Alibaba Qwen AI Now Edits Images Like A Pro
Alibaba has just rolled out a significant update to its Qwen image model, introducing a powerful suite of editing tools capable of both minor visual tweaks and major semantic transformations.
A Leap Forward in AI Image Editing
The new model, named Qwen-Image-Edit, is built upon the robust foundation of Alibaba's 20-billion-parameter Qwen-Image model. It employs a sophisticated dual-processing strategy. For semantic understanding and control, it leverages Qwen2.5-VL, while a Variational Autoencoder (VAE) is tasked with managing the visual appearance and fidelity of the image.
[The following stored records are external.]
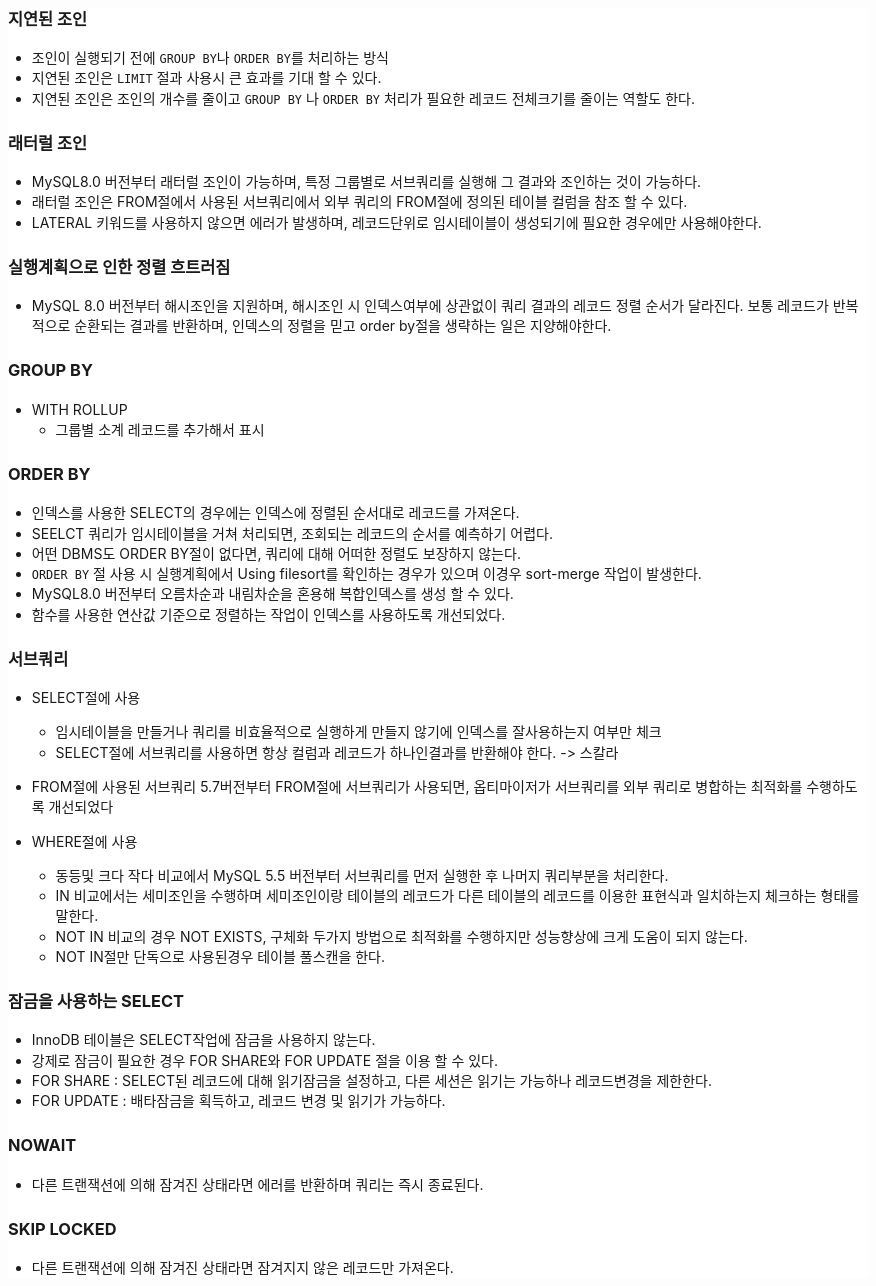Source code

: ### 지연된 조인
- 조인이 실행되기 전에 `GROUP BY`나 `ORDER BY`를 처리하는 방식
- 지연된 조인은 `LIMIT` 절과 사용시 큰 효과를 기대 할 수 있다.
- 지연된 조인은 조인의 개수를 줄이고 `GROUP BY` 나 `ORDER BY` 처리가 필요한 레코드 전체크기를 줄이는 역할도 한다.

### 래터럴 조인
- MySQL8.0 버전부터 래터럴 조인이 가능하며, 특정 그룹별로 서브쿼리를 실행해 그 결과와 조인하는 것이 가능하다.
- 래터럴 조인은 FROM절에서 사용된 서브쿼리에서 외부 쿼리의 FROM절에 정의된 테이블 컬럼을 참조 할 수 있다.
- LATERAL 키워드를 사용하지 않으면 에러가 발생하며, 레코드단위로 임시테이블이 생성되기에 필요한 경우에만 사용해야한다.

### 실행계획으로 인한 정렬 흐트러짐
- MySQL 8.0 버전부터 해시조인을 지원하며, 해시조인 시 인덱스여부에 상관없이 쿼리 결과의 레코드 정렬 순서가 달라진다.
보통 레코드가 반복적으로 순환되는 결과를 반환하며, 인덱스의 정렬을 믿고 order by절을 생략하는 일은 지양해야한다.

### GROUP BY
- WITH ROLLUP
  - 그룹별 소계 레코드를 추가해서 표시  

### ORDER BY
- 인덱스를 사용한 SELECT의 경우에는 인덱스에 정렬된 순서대로 레코드를 가져온다.
- SEELCT 쿼리가 임시테이블을 거쳐 처리되면, 조회되는 레코드의 순서를 예측하기 어렵다.
- 어떤 DBMS도 ORDER BY절이 없다면, 쿼리에 대해 어떠한 정렬도 보장하지 않는다.
- `ORDER BY` 절 사용 시 실행계획에서 Using filesort를 확인하는 경우가 있으며 이경우 sort-merge 작업이 발생한다.
- MySQL8.0 버전부터 오름차순과 내림차순을 혼용해 복합인덱스를 생성 할 수 있다.
- 함수를 사용한 연산값 기준으로 정렬하는 작업이 인덱스를 사용하도록 개선되었다.

### 서브쿼리
- SELECT절에 사용
  - 임시테이블을 만들거나 쿼리를 비효율적으로 실행하게 만들지 않기에 인덱스를 잘사용하는지 여부만 체크
  - SELECT절에 서브쿼리를 사용하면 항상 컬럼과 레코드가 하나인결과를 반환해야 한다. -> 스칼라

- FROM절에 사용된 서브쿼리
5.7버전부터 FROM절에 서브쿼리가 사용되면, 옵티마이저가 서브쿼리를 외부 쿼리로 병합하는 최적화를 수행하도록 개선되었다

- WHERE절에 사용
  - 동등및 크다 작다 비교에서 MySQL 5.5 버전부터 서브쿼리를 먼저 실행한 후 나머지 쿼리부분을 처리한다.
  - IN 비교에서는 세미조인을 수행하며 세미조인이랑 테이블의 레코드가 다른 테이블의 레코드를 이용한 표현식과 일치하는지 체크하는 형태를 말한다.
  - NOT IN 비교의 경우 NOT EXISTS, 구체화 두가지 방법으로 최적화를 수행하지만 성능향상에 크게 도움이 되지 않는다.
  - NOT IN절만 단독으로 사용된경우 테이블 풀스캔을 한다.

### 잠금을 사용하는 SELECT
- InnoDB 테이블은 SELECT작업에 잠금을 사용하지 않는다.
- 강제로 잠금이 필요한 경우 FOR SHARE와 FOR UPDATE 절을 이용 할 수 있다.
- FOR SHARE : SELECT된 레코드에 대해 읽기잠금을 설정하고, 다른 세션은 읽기는 가능하나 레코드변경을 제한한다.
- FOR UPDATE : 배타잠금을 획득하고, 레코드 변경 및 읽기가 가능하다.

### NOWAIT
- 다른 트랜잭션에 의해 잠겨진 상태라면 에러를 반환하며 쿼리는 즉시 종료된다.

### SKIP LOCKED
- 다른 트랜잭션에 의해 잠겨진 상태라면 잠겨지지 않은 레코드만 가져온다.
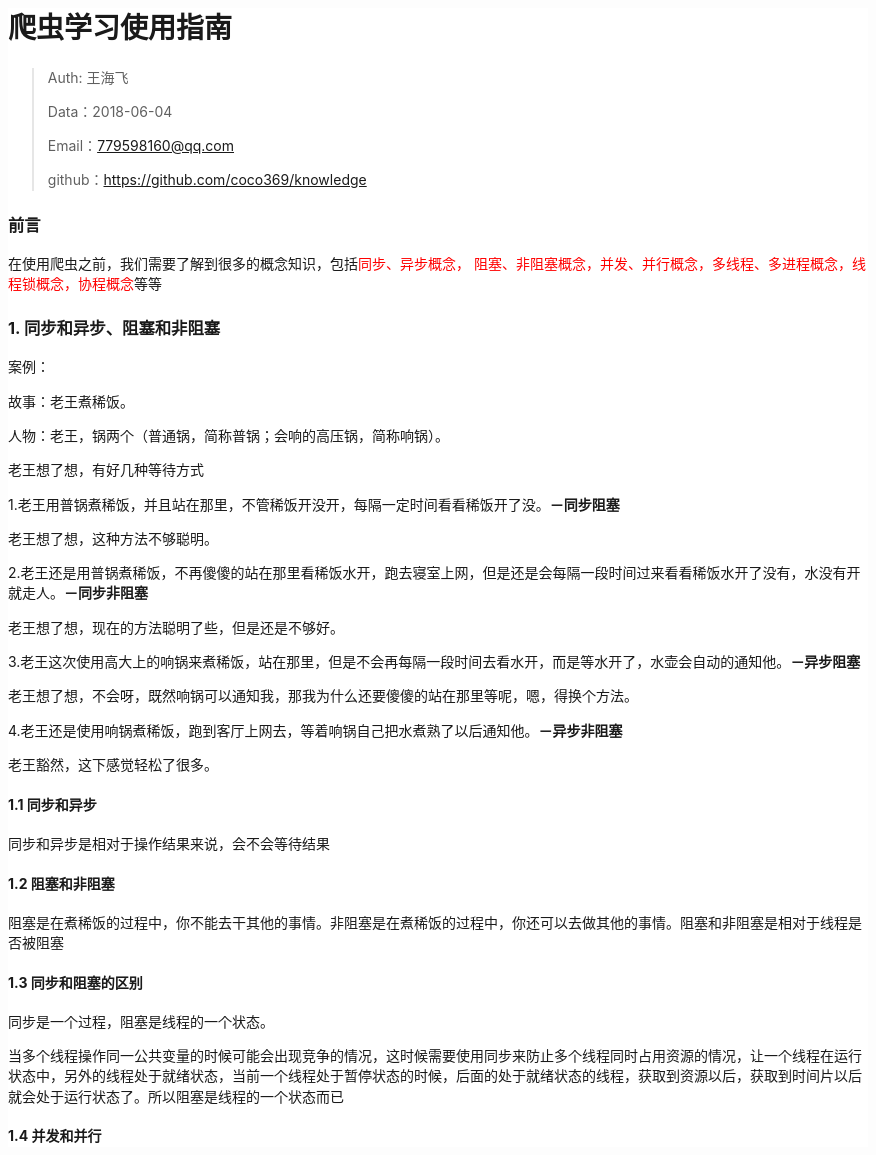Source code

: 
# 爬虫学习使用指南

>Auth: 王海飞
>
>Data：2018-06-04
>
>Email：779598160@qq.com
>
>github：https://github.com/coco369/knowledge 

### 前言

在使用爬虫之前，我们需要了解到很多的概念知识，包括<font style="color:red">同步、异步概念， 阻塞、非阻塞概念，并发、并行概念，多线程、多进程概念，线程锁概念，协程概念</font>等等

### 1. 同步和异步、阻塞和非阻塞

案例：

故事：老王煮稀饭。

人物：老王，锅两个（普通锅，简称普锅；会响的高压锅，简称响锅）。

老王想了想，有好几种等待方式

1.老王用普锅煮稀饭，并且站在那里，不管稀饭开没开，每隔一定时间看看稀饭开了没。<b>－同步阻塞</b>

老王想了想，这种方法不够聪明。

2.老王还是用普锅煮稀饭，不再傻傻的站在那里看稀饭水开，跑去寝室上网，但是还是会每隔一段时间过来看看稀饭水开了没有，水没有开就走人。<b>－同步非阻塞</b>

老王想了想，现在的方法聪明了些，但是还是不够好。

3.老王这次使用高大上的响锅来煮稀饭，站在那里，但是不会再每隔一段时间去看水开，而是等水开了，水壶会自动的通知他。<b>－异步阻塞</b>

老王想了想，不会呀，既然响锅可以通知我，那我为什么还要傻傻的站在那里等呢，嗯，得换个方法。

4.老王还是使用响锅煮稀饭，跑到客厅上网去，等着响锅自己把水煮熟了以后通知他。<b>－异步非阻塞</b>

老王豁然，这下感觉轻松了很多。

#### 1.1 同步和异步

同步和异步是相对于操作结果来说，会不会等待结果

#### 1.2 阻塞和非阻塞

阻塞是在煮稀饭的过程中，你不能去干其他的事情。非阻塞是在煮稀饭的过程中，你还可以去做其他的事情。阻塞和非阻塞是相对于线程是否被阻塞


#### 1.3 同步和阻塞的区别

同步是一个过程，阻塞是线程的一个状态。

当多个线程操作同一公共变量的时候可能会出现竞争的情况，这时候需要使用同步来防止多个线程同时占用资源的情况，让一个线程在运行状态中，另外的线程处于就绪状态，当前一个线程处于暂停状态的时候，后面的处于就绪状态的线程，获取到资源以后，获取到时间片以后就会处于运行状态了。所以阻塞是线程的一个状态而已

#### 1.4 并发和并行

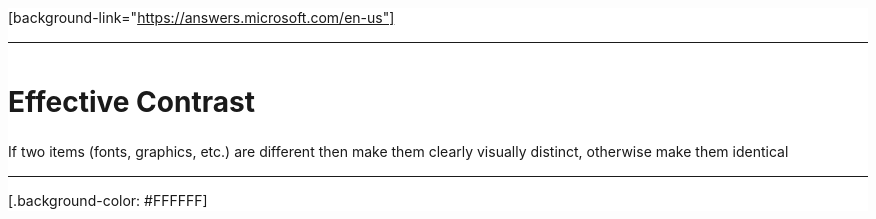 [background-link="https://answers.microsoft.com/en-us"]

---

# Effective Contrast

If two items (fonts, graphics, etc.) are different then make them clearly visually distinct, otherwise make them identical

---

[.background-color: #FFFFFF]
This combination allows the system to handle a wide spectrum of edits, from simple touch-ups to complex conceptual changes.
Two Modes for Creative Control
Qwen-Image-Edit offers two distinct workflows to suit different creative needs:
- Appearance Editing: This mode allows users to make precise changes to specific areas of an image while ensuring the rest of the composition remains completely untouched. It's ideal for tasks like removing stray hairs, editing clothing, or changing background elements.
- Semantic Editing: This powerful mode modifies pixels across the entire image to implement a new concept, such as changing the style or rotating an object, while maintaining the core identity and consistency of the main subject.
From Mascot Creation to Style Transfer
To showcase its semantic editing prowess, Alibaba demonstrated how the model can generate new intellectual property (IP) content featuring its Capybara mascot. Even with significant pixel changes across the image, the character remains instantly recognizable in various new roles and styles.
Qwen Image Edit generates new versions of the Capybara mascot that can be used as stickers in messenger apps and other formats. | Image: Alibaba
Other creative applications include generating new perspectives with 90 or 180-degree object rotations and performing style transfers, such as transforming a standard portrait into a Studio Ghibli-inspired avatar.
The model generates new viewpoints for people, animals, and objects. | Image: Alibaba
Intelligent Object and Background Manipulation
The model's capabilities extend to complex interactions within an image. It can seamlessly add new objects, like a wooden sign in front of a penguin colony, and realistically render corresponding shadows and reflections. This demonstrates a sophisticated understanding of light and environmental context.
Qwen Image Edit places a wooden sign reading "Welcome to Penguin Beach" in front of a penguin colony and generates natural shadows. | Image: Alibaba
Advanced Bilingual Text Editing
One of the standout features of Qwen Image Edit is its exceptional ability to edit text in both Chinese and English directly within images. The system can add, remove, or modify text while perfectly preserving the original font, size, and style, as seen in an example where Scrabble tiles are changed from "Health Insurance" to "Financial Planning."
Qwen Image Edit updates Scrabble tiles from "Health Insurance" to "Financial Planning," maintaining the original look. | Image: Alibaba
For corrections, users can simply draw bounding boxes around incorrect or unwanted text, and the model updates the selected areas. While it can occasionally be challenged by rare characters, the system supports a step-by-step refinement process, allowing users to mark specific spots for further edits until the result is perfect.
The tool replaces incorrect characters and lets users directly mark the areas that need changes. | Image: Alibaba
Availability and Industry Context
Alibaba claims that Qwen Image Edit achieves state-of-the-art performance on public image editing benchmarks. The model is now accessible through the "Image Editing" feature in Qwen Chat and is also available for developers on Github, Hugging Face, and Modelscope.
This release marks a significant advancement in the field of targeted image editing, an area where AI models have historically struggled. It demonstrates how quickly the technology is moving beyond simple generation to provide nuanced and precise creative control.